第33章 恋情増幅(R18)
「あ……!」
突然、出久が何かに気づいたようにぽんと手を叩き、声を上げた。
何かに取り憑かれたような真剣な目になり、「なるほど、そういうことか……!」と激しく一人で頷いている。
足元に置いていたリュックのジッパーを勢いよく開けると、一冊のヒーロー分析ノートを引っ張り出した。

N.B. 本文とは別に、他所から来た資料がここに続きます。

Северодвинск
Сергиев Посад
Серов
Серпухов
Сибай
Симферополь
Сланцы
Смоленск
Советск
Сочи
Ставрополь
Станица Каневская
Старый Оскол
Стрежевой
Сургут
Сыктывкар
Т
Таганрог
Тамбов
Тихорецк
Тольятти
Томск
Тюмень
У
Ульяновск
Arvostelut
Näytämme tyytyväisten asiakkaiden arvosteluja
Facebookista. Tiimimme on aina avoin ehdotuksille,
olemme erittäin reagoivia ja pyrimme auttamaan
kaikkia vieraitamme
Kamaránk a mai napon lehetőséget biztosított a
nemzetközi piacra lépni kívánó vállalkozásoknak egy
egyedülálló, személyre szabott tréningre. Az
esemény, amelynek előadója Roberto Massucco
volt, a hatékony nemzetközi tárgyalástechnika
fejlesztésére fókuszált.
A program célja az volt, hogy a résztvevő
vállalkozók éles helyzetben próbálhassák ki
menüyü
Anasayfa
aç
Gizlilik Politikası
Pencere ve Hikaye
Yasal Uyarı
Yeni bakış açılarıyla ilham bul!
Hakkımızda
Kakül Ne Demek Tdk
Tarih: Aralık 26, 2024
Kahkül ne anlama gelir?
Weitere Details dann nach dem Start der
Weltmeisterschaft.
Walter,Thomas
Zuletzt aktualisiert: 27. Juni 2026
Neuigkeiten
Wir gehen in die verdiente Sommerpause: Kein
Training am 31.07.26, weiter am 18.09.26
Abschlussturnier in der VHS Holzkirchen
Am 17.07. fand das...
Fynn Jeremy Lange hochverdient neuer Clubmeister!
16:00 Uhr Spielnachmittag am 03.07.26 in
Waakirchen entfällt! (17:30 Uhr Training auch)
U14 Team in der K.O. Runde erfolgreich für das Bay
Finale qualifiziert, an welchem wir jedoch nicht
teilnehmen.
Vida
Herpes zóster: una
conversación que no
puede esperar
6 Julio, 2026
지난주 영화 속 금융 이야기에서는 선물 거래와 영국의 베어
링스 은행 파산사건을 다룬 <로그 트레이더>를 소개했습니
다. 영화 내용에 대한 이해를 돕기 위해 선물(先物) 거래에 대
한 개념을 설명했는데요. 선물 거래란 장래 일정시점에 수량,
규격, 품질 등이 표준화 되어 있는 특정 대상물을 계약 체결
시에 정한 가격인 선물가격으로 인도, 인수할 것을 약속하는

パラパラとページをめくり、びっしりと書き込まれた文字を目で追っていく。
やがて、あるページで手が止まった。
「二人とも、これを見て!」
出久はノートを広げ、爆豪と轟のほうへと向けた。
「昨日のスーパーでの事件、僕、速報や現場にいた人たちの証言をまとめてメモしてたんだ」
出久はページの一か所を人差し指で示した。
「捕まったヴィランの個性は、『感情の一部を一時的に数倍まで増幅させる』精神干渉系の個性だったんだけど……」
そこで一度言葉を切り、ごくりと息を呑んだ。
「実は、まだあまり公表されてない情報があるんだ」
ただならぬ雰囲気を察し、爆豪も轟も、一切の言葉を挟まずに真剣な表情で続きを待っている。
出久は二人の顔を見据え、少し身を乗り出した。
「この個性の正式名称は――『恋情増幅』」
「恋情増幅……?」
轟がその言葉の響きを確かめるように、小さく復唱する。
「そう!」
出久は確信に満ちた表情で、一気に説明をまくしたてた。
「この個性を受けると、本人が一番意識している相手に対する恋愛感情が、二十四時間だけ何倍、何十倍にも膨れ上がるんだ!」
興奮のあまりノートを指でトントンと叩きながら、出久はさらに核心へと踏み込む。
「しかも厄介なことに、その意識している相手に近づけば近づくほど、心拍数が跳ね上がって理性でのコントロールが利かなくなる。好きっていう気持ちにブレーキが利かなくなっちゃうらしい」
穏やかだった中庭の風が、心なしかピタリと止まったような気がした。